The book is a bit hard to classify as it reads like historical fiction but includes some magic as well. StS has many good traits: It is well written, has interesting and well developed characters, creates a vivid and realistic sense of ancient history, religion and politics, and tells an intriguing story with good pacing that never falters. Unlike books by many of today's writers (Tad Williams and Neal Stephenson to name two), this book is well edited; the story is concise without long sections that drag on or lead nowhere.
Ultimately the mark of a good book is that when it ends, you still want more and that was definitely the case for me. As soon as I could, I went looking for more GGK books.
The only bad thing I can say about this book is that it had to end.
The novel ostensibly focuses on the provincial mosaicist Crispin, who is summoned to the Emperor's court in Sarantium. There he encounters various elements of intrigue surrounding his commission to build a mosaic in a grand new temple.

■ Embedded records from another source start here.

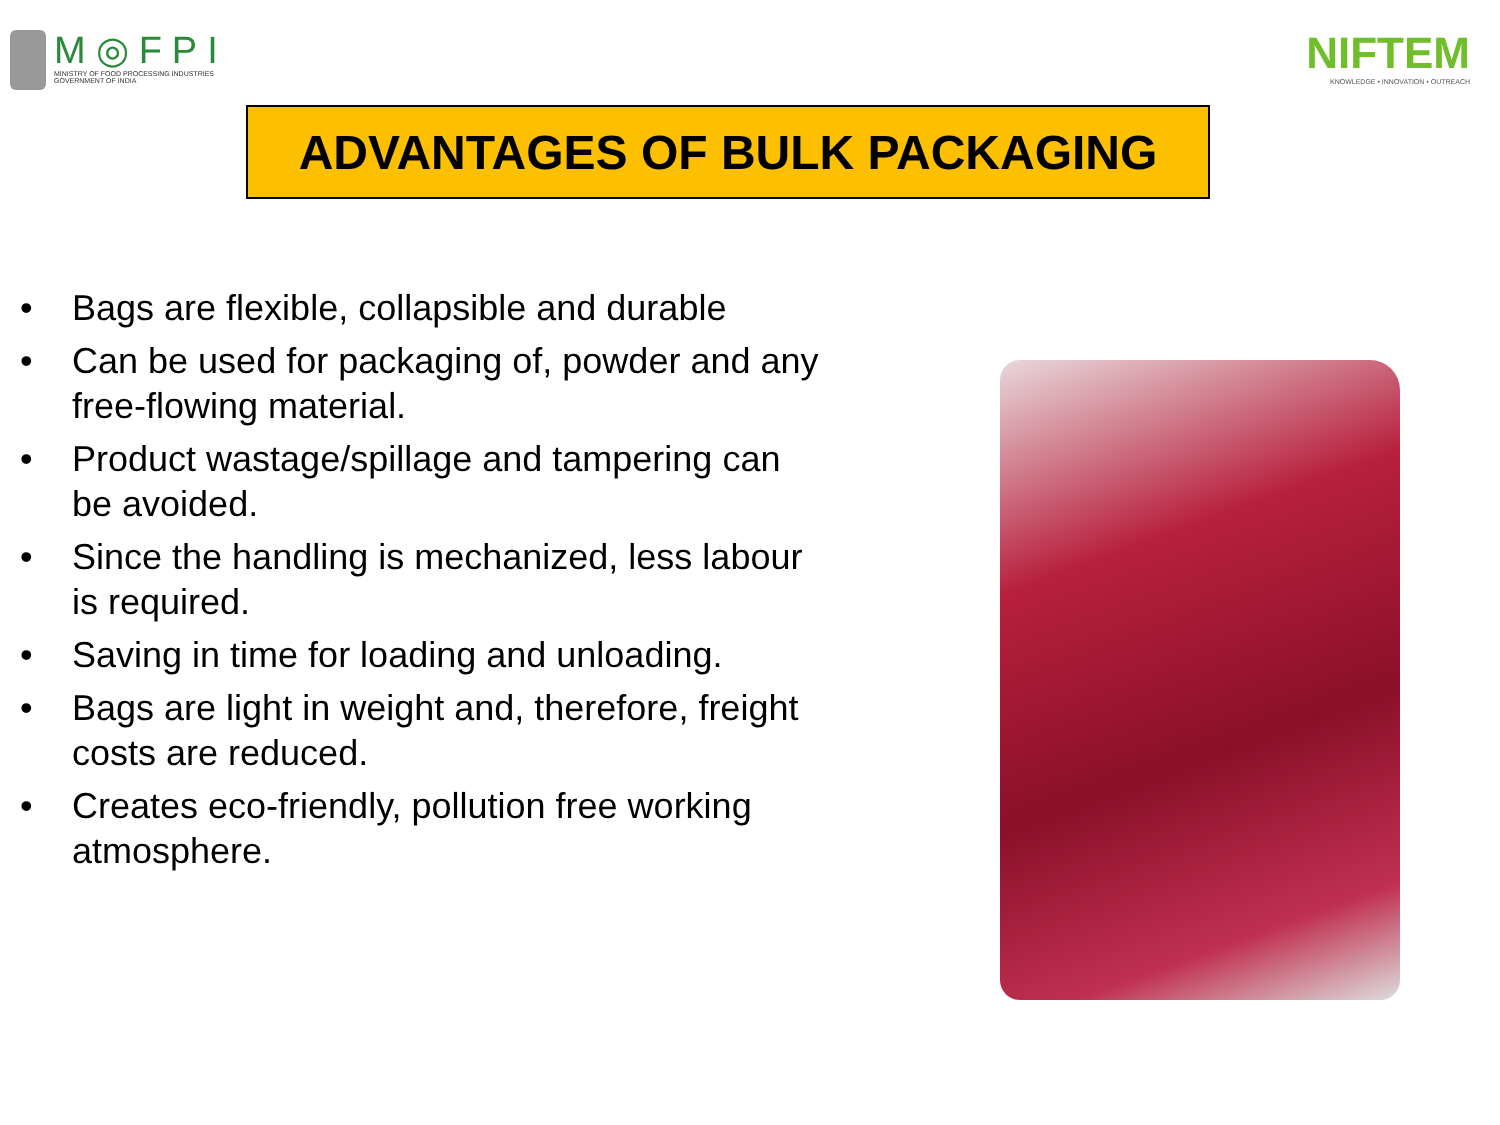M◎FPI
MINISTRY OF FOOD PROCESSING INDUSTRIES
GOVERNMENT OF INDIA
NIFTEM
KNOWLEDGE • INNOVATION • OUTREACH
ADVANTAGES OF BULK PACKAGING
• Bags are flexible, collapsible and durable
• Can be used for packaging of, powder and any free-flowing material.
• Product wastage/spillage and tampering can be avoided.
• Since the handling is mechanized, less labour is required.
• Saving in time for loading and unloading.
• Bags are light in weight and, therefore, freight costs are reduced.
• Creates eco-friendly, pollution free working atmosphere.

Kay poignantly describes the subtle shades of light and glass that comprise Crispin's mosaic-laying art, as well as his muted anguish over the deaths of his wife and daughters from a plague. In Sarantium, Crispin faces arrogant nobles and devious schemers struggling for power. He holds his own in deliciously sly conversations with several nobles, including the Empress herself. Yet once the political intrigue heats up, threatening Crispin's life, the novel ends abruptly with no resolution.
Crispin is by far the most compelling character in the novel, but Kay bogs down Crispin's story with digressions. The fifty-page prologue, set decades before the events of the novel, is completely unnecessary. Two characters met on Crispin's journey to Sarantium, are virtually forgotten once he arrives there, displaced by a tangential plot concerning factions of chariot racers. Kay tells the major event in the last quarter of the book from several different characters' perspectives, but he slips further backward in time as he moves to each new one. This jumbled chronology slights Crispin's final and most important account. Kay's narrative voice often hovers above the secondary characters in languid prose, occasionally even using present tense. This hazy tone makes these characters feel far more distant from the reader than Crispin.
Kay's 'fake historical' Byzantium is fully developed, from the rural pagan gods to the uncertain future of the provincial queen to the various noble factions constantly at odds for power within the empire. The lengthy sections on chariot racing feel authentic, although that entire plotline is tangential to the story.
With the lazy pace and the sudden ending, _Sailing to Sarantium_ doesn't feel like a whole, complete novel. Rather, it feels like a long introduction to the sequel _Lord of Emperors_, as though both books were originally one large manuscript that was chopped in half. Crispin's story could have been told in one long book with far fewer digressions, and it would have been all the more powerful for it. Yet Kay's emotive characterization still places him well ahead of most current fantasy authors.